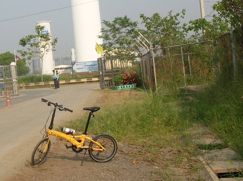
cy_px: 42
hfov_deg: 31.1
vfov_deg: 24.1
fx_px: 421
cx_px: 36
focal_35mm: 60
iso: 50
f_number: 5.6
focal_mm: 5.8
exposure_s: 1/262
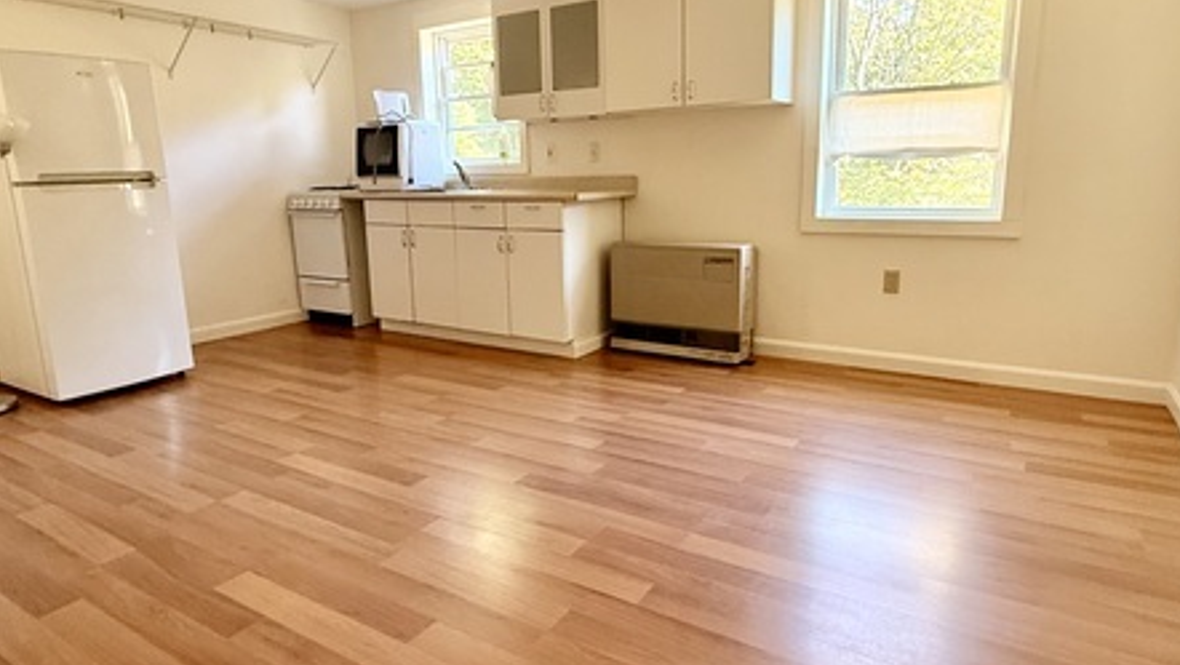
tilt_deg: -10.7
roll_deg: +1.3
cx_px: 589
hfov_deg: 78.7
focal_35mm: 23
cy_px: 307
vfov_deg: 49.5
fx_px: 720
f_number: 2.2
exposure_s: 1/76
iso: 320
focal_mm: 2.22
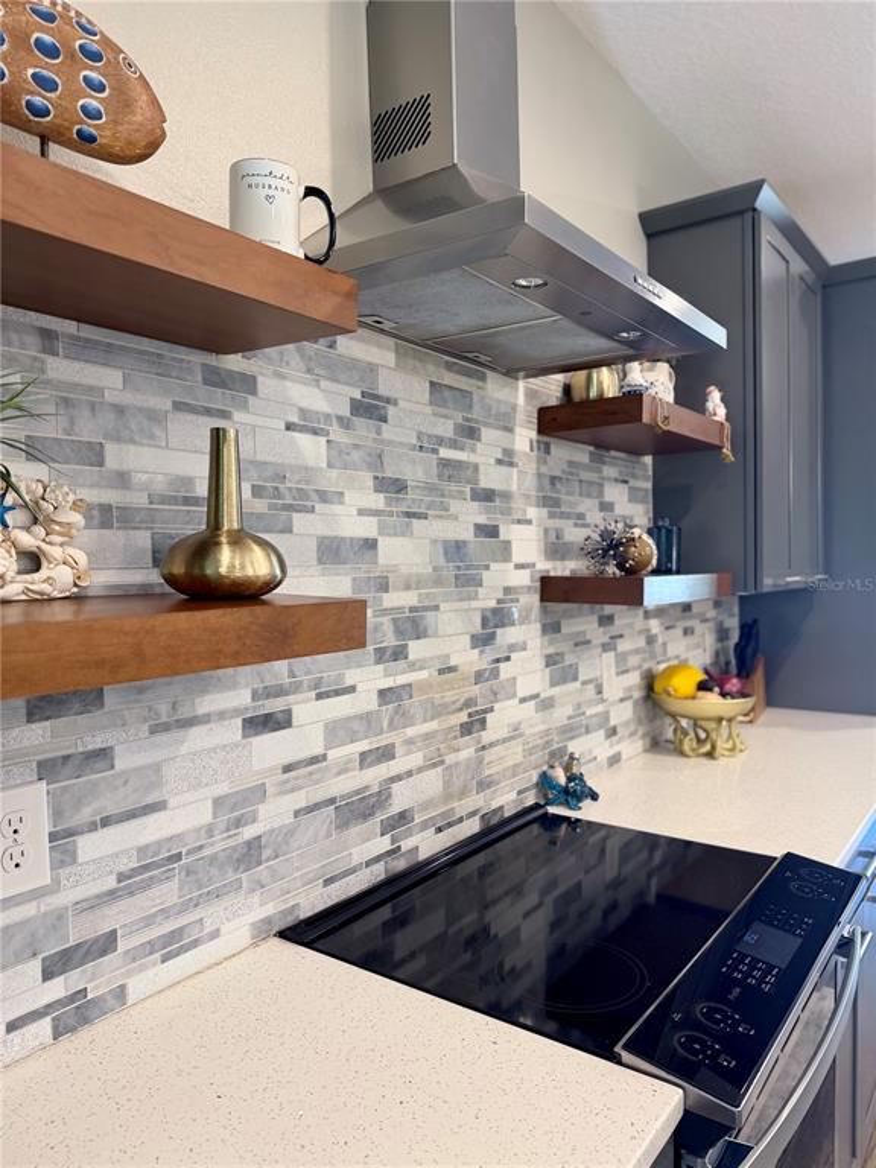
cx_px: 438
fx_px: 810
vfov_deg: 71.6
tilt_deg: -0.8
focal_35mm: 24
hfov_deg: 56.8
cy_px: 584
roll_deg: +0.3
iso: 200
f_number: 1.78
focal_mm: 6.76
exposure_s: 1/60
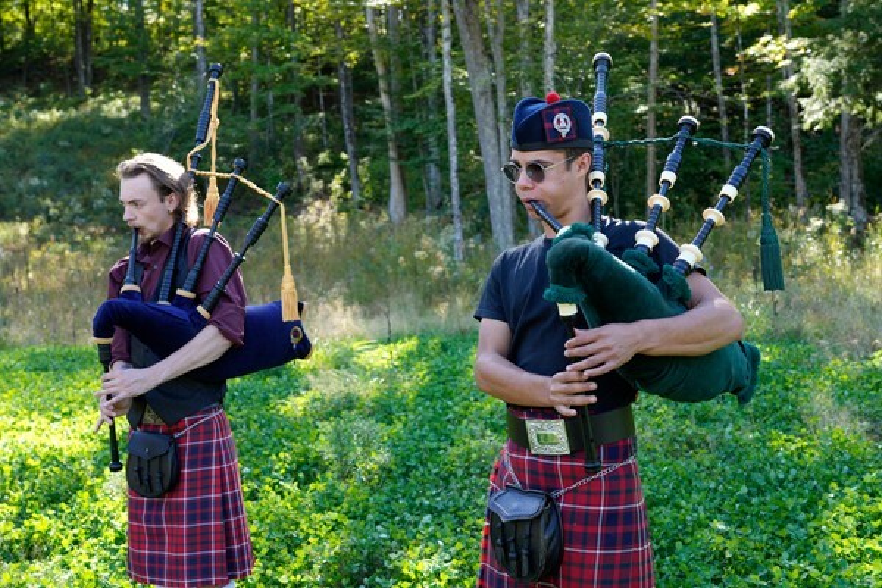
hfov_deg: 46.4
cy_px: 294
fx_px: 1029
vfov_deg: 31.9
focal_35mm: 42
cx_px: 441
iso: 320
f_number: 5.6
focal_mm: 42
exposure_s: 1/100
++++++++++++++++++++
**What you are asked to do:**
From the line containing "vfov_deg: 49.5" down to the end of the listing above, every line is to be returned exactly, though the pictures are not.

**Answer to this problem:**
vfov_deg: 49.5
fx_px: 720
f_number: 2.2
exposure_s: 1/76
iso: 320
focal_mm: 2.22
cx_px: 438
fx_px: 810
vfov_deg: 71.6
tilt_deg: -0.8
focal_35mm: 24
hfov_deg: 56.8
cy_px: 584
roll_deg: +0.3
iso: 200
f_number: 1.78
focal_mm: 6.76
exposure_s: 1/60
hfov_deg: 46.4
cy_px: 294
fx_px: 1029
vfov_deg: 31.9
focal_35mm: 42
cx_px: 441
iso: 320
f_number: 5.6
focal_mm: 42
exposure_s: 1/100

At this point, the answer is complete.